Be it the architecture of  Tadao Ando or the fashion of  Yohji Yamamoto, the same simplicity and strength of form is always present. Today’s Japanese product designers may not be household names like Philippe Starck or Marcel Wanders, but this is more from their avoidance of self-promotion rather than lack of industry recognition.

The furniture of architect Kazuhide Takahama and designer Shiro Kuramata were some of the earliest post-modern Japanese designs to garner world acclaim. Takahama pioneered block polyurethane foam seating as early as 1957, and came up with successful soft seating designs like the Suzanne range (now produced by Knoll).

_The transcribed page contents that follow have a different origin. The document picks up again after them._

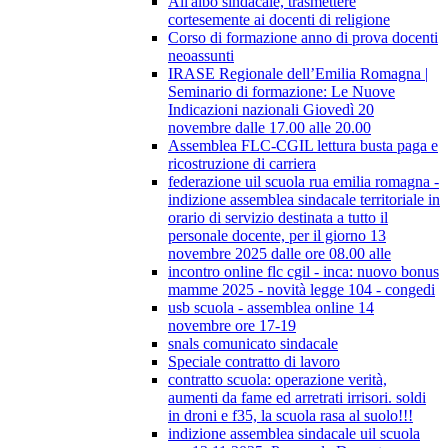
All'albo sindacale, trasmettere
cortesemente ai docenti di religione
Corso di formazione anno di prova docenti
neoassunti
IRASE Regionale dell’Emilia Romagna |
Seminario di formazione: Le Nuove
Indicazioni nazionali Giovedì 20
novembre dalle 17.00 alle 20.00
Assemblea FLC-CGIL lettura busta paga e
ricostruzione di carriera
federazione uil scuola rua emilia romagna -
indizione assemblea sindacale territoriale in
orario di servizio destinata a tutto il
personale docente, per il giorno 13
novembre 2025 dalle ore 08.00 alle
incontro online flc cgil - inca: nuovo bonus
mamme 2025 - novità legge 104 - congedi
usb scuola - assemblea online 14
novembre ore 17-19
snals comunicato sindacale
Speciale contratto di lavoro
contratto scuola: operazione verità,
aumenti da fame ed arretrati irrisori. soldi
in droni e f35, la scuola rasa al suolo!!!
indizione assemblea sindacale uil scuola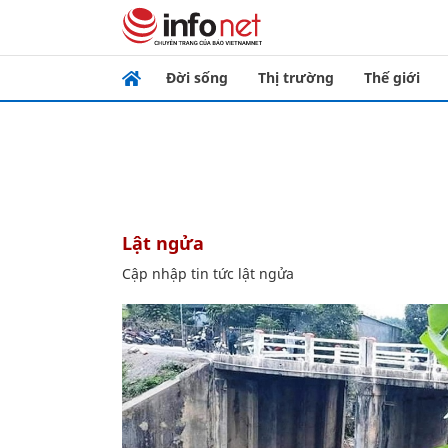
Đời sống
Thị trường
Thế giới
lật ngửa
Cập nhập tin tức lật ngửa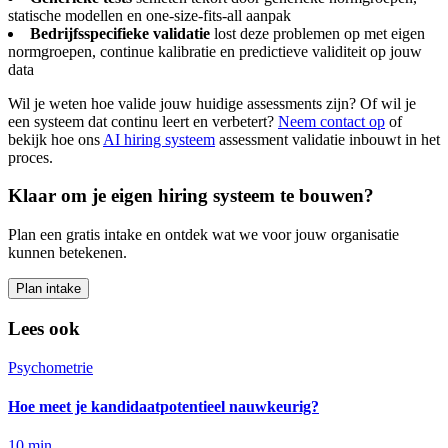
statische modellen en one-size-fits-all aanpak
Bedrijfsspecifieke validatie
lost deze problemen op met eigen
normgroepen, continue kalibratie en predictieve validiteit op jouw
data
Wil je weten hoe valide jouw huidige assessments zijn? Of wil je
een systeem dat continu leert en verbetert?
Neem contact op
of
bekijk hoe ons
AI hiring systeem
assessment validatie inbouwt in het
proces.
Klaar om je eigen hiring systeem te bouwen?
Plan een gratis intake en ontdek wat we voor jouw organisatie
kunnen betekenen.
Plan intake
Lees ook
Psychometrie
Hoe meet je kandidaatpotentieel nauwkeurig?
10
min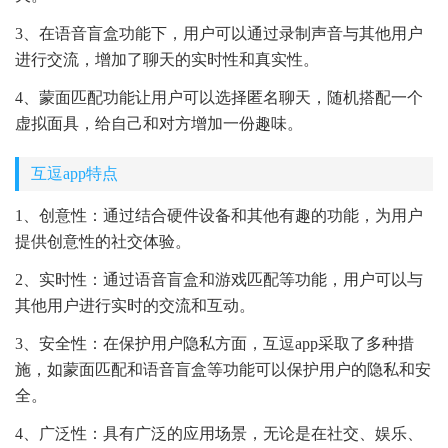
3、在语音盲盒功能下，用户可以通过录制声音与其他用户
进行交流，增加了聊天的实时性和真实性。
4、蒙面匹配功能让用户可以选择匿名聊天，随机搭配一个
虚拟面具，给自己和对方增加一份趣味。
互逗app特点
1、创意性：通过结合硬件设备和其他有趣的功能，为用户
提供创意性的社交体验。
2、实时性：通过语音盲盒和游戏匹配等功能，用户可以与
其他用户进行实时的交流和互动。
3、安全性：在保护用户隐私方面，互逗app采取了多种措
施，如蒙面匹配和语音盲盒等功能可以保护用户的隐私和安
全。
4、广泛性：具有广泛的应用场景，无论是在社交、娱乐、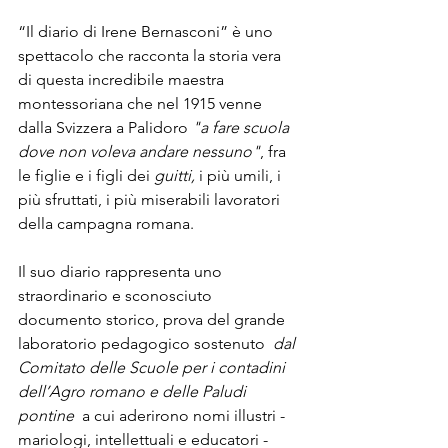
“Il diario di Irene Bernasconi” è uno 
spettacolo che racconta la storia vera 
di questa incredibile maestra 
montessoriana che nel 1915 venne 
dalla Svizzera a Palidoro
 "a fare scuola 
dove non voleva andare nessuno"
, fra 
le figlie e i figli dei 
guitti,
 i più umili, i 
più sfruttati, i più miserabili lavoratori 
della campagna romana.
Il suo diario rappresenta uno 
straordinario e sconosciuto 
documento storico, prova del grande 
laboratorio pedagogico sostenuto  
dal 
Comitato delle Scuole per i contadini 
dell’Agro romano e delle Paludi 
pontine
  a cui aderirono nomi illustri - 
mariologi, intellettuali e educatori - 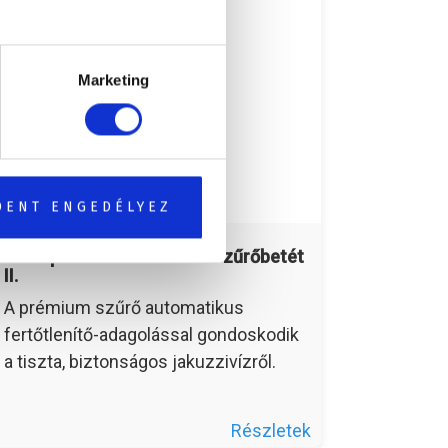
Marketing
DENT ENGEDÉLYEZ
Vitalspa Flowmax active+ szűrőbetét
II.
A prémium szűrő automatikus
fertőtlenítő-adagolással gondoskodik
a tiszta, biztonságos jakuzzivízről.
Részletek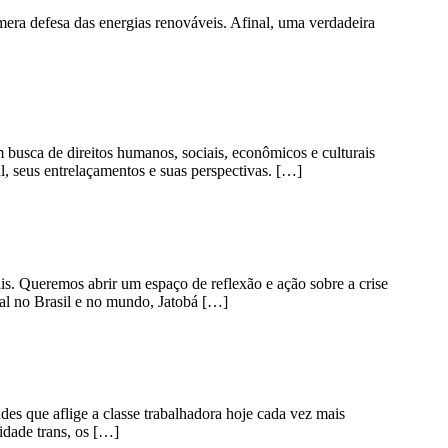
era defesa das energias renováveis. Afinal, uma verdadeira
m busca de direitos humanos, sociais, econômicos e culturais
, seus entrelaçamentos e suas perspectivas. […]
is. Queremos abrir um espaço de reflexão e ação sobre a crise
al no Brasil e no mundo, Jatobá […]
des que aflige a classe trabalhadora hoje cada vez mais
idade trans, os […]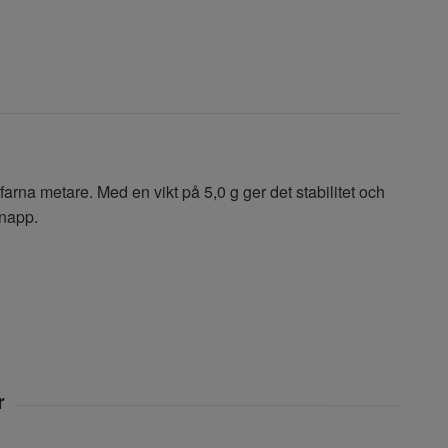
rfarna metare. Med en vikt på 5,0 g ger det stabilitet och
 napp.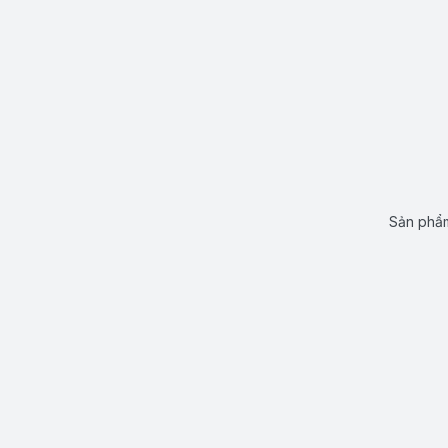
Sản phẩm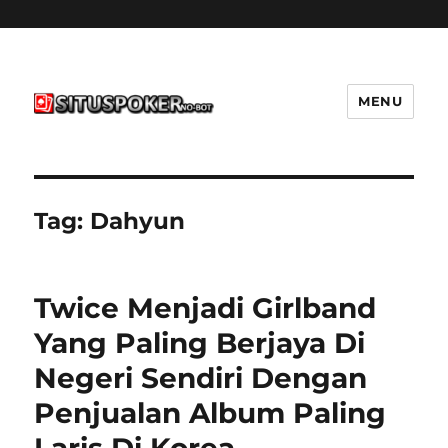
MENU
situspokernobot.com
Tag:
Dahyun
Twice Menjadi Girlband
Yang Paling Berjaya Di
Negeri Sendiri Dengan
Penjualan Album Paling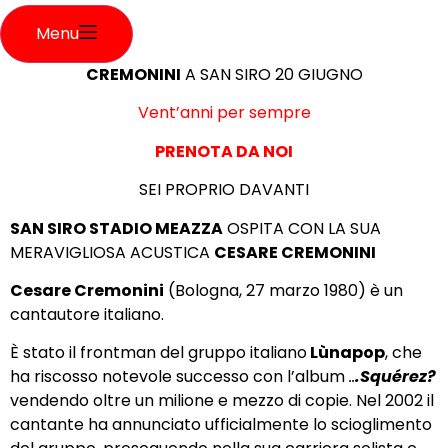
Menu
CREMONINI
A SAN SIRO 20 GIUGNO
Vent’anni per sempre
PRENOTA DA NOI
SEI PROPRIO DAVANTI
SAN SIRO STADIO MEAZZA
OSPITA CON LA SUA
MERAVIGLIOSA ACUSTICA
CESARE CREMONINI
Cesare Cremonini
(Bologna, 27 marzo 1980) è un
cantautore italiano.
È stato il frontman del gruppo italiano
Lùnapop
, che
ha riscosso notevole successo con l’album
..
.Squérez?
vendendo oltre un milione e mezzo di copie. Nel 2002 il
cantante ha annunciato ufficialmente lo scioglimento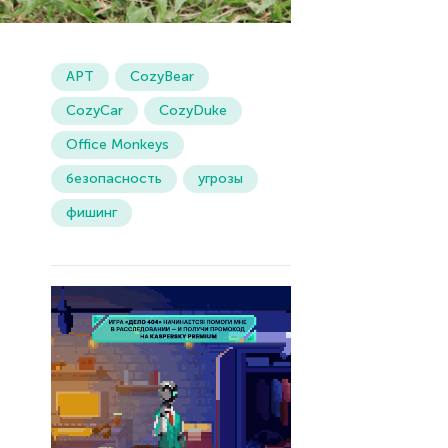
APT
CozyBear
CozyCar
CozyDuke
Office Monkeys
безопасность
угрозы
фишинг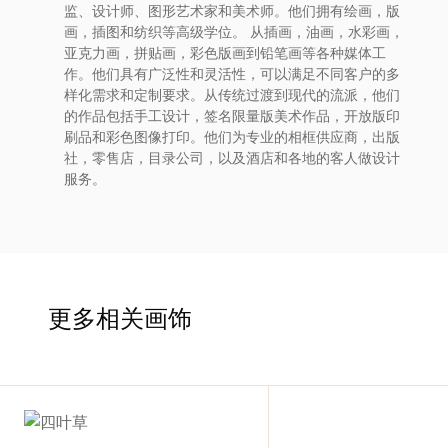
监、设计师、图形艺术家和美术师。他们拥有绘画，版
术
画，插图和纺织等高级学位。 从插画，油画，水彩画，
亚克力画，拼贴画，彩色版画到铅笔画等各种媒体工
家
作。他们具有广泛性和灵活性，可以满足不同客户的多
样化需求和定制要求。从传统过渡到现代的流派，他们
网
的作品包括手工设计，签名限量版美术作品，开放版印
刷品和彩色图像打印。他们为专业的相框供应商，出版
社，零售店，目录公司，以及酒店和各地的客人做设计
络
服务。
灵
感
更多相关画饰
启
发
加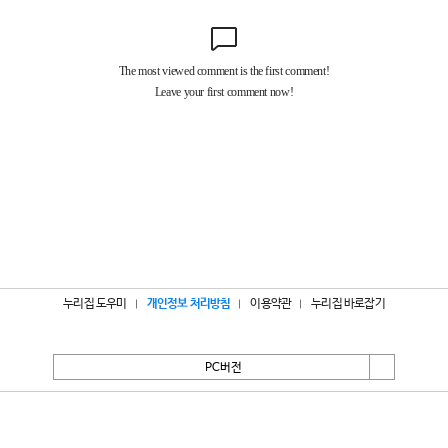
누리집 도우미
개인정보 처리방침
이용약관
누리집 바로잡기
PC버전
서울특별시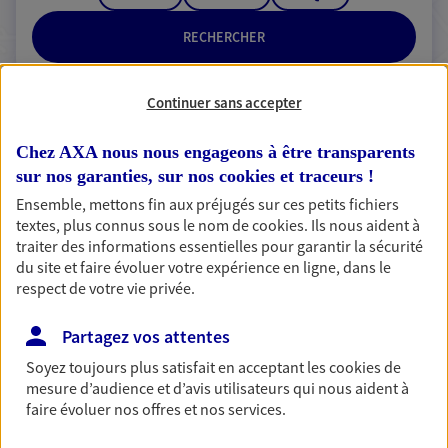
RECHERCHER
Continuer sans accepter
2 résultats correspondent à votre
Chez AXA nous nous engageons à être transparents
recherche
sur nos garanties, sur nos
cookies et traceurs
!
Passer les
résultats
Ensemble, mettons fin aux préjugés sur ces petits fichiers
textes, plus connus sous le nom de
cookies
. Ils nous aident à
traiter des informations essentielles pour garantir la sécurité
Liste
Carte
du site et faire évoluer votre expérience en ligne, dans le
respect de votre vie privée.
Pierre-Luc Violleau
Partagez vos attentes
Agent Général d'assurance exclusif AXA
Soyez toujours plus satisfait en acceptant les
cookies
de
mesure d’audience et d’avis utilisateurs qui nous aident à
France
faire évoluer nos offres et nos services.
21 A Place Du Marche, 85170 Le Poire Sur Vie
Agence accessible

Kuramata began his own practice in 1965 and was designing for Cappellini by 1968; in the ’80s, his clients included Vitra and Philippe Starck’s XO. Kuramata’s How High the Moon chair (Vitra) and Revolving cabinet (Cappellini) are now considered 20th-century classics.

In the ’80s, Shigeru Uchida designed boutiques for Yohji Yamamoto and produced Memphis-style furniture. His output now shows more of a Zen-like minimalism, as seen in his work for Dutch furniture firm Pastoe and Japanese lighting brand Yamagiwa.

Naoto Fukasawa, born in 1956, is one of the world’s mostly highly regarded product designers, with more than 50 awards to his name. His acclaimed wall-mounted CD player for Muji in 1999 led to commissions from Yamagiwa and Artemide for lighting and B&B Italia, Magis and Driade for furniture and accessories. His firm ±0 produces beautiful but simple household objects.

A little younger but still with A-class credentials, 41-year-old Tokujin Yoshioka began working with fashion icon Issey Miyake and designer Shiro Kuramata before setting up his own firm in 2000. As well as designing interior spaces such as the Issey Miyake shop in Tokyo and exhibitions for Muji, Hermès and Peugeot, he has designed plastic furniture for Driade and, more recently, soft seating for Moroso. His recent pieces mixing handmade techniques with hi-tech materials, as seen in the Panna chair, have floored the world’s design cognoscenti.

Nendo, founded by architect Oki Sato in 2002, is one of the most exciting young design firms. Its creations include lights for Oluce and furniture for Swedese and De Padova – along with the acclaimed Ribbon stools for Cappellini.

Junya Ishigami and fashion designer Tamae Hirokawa were responsible for Canon’s ‘Neoreal’ installations at Milan Design Week 2008. A likely candidate
to cross over into other design disciplines, Ishigami is the brightest young star in Japanese contemporary architecture.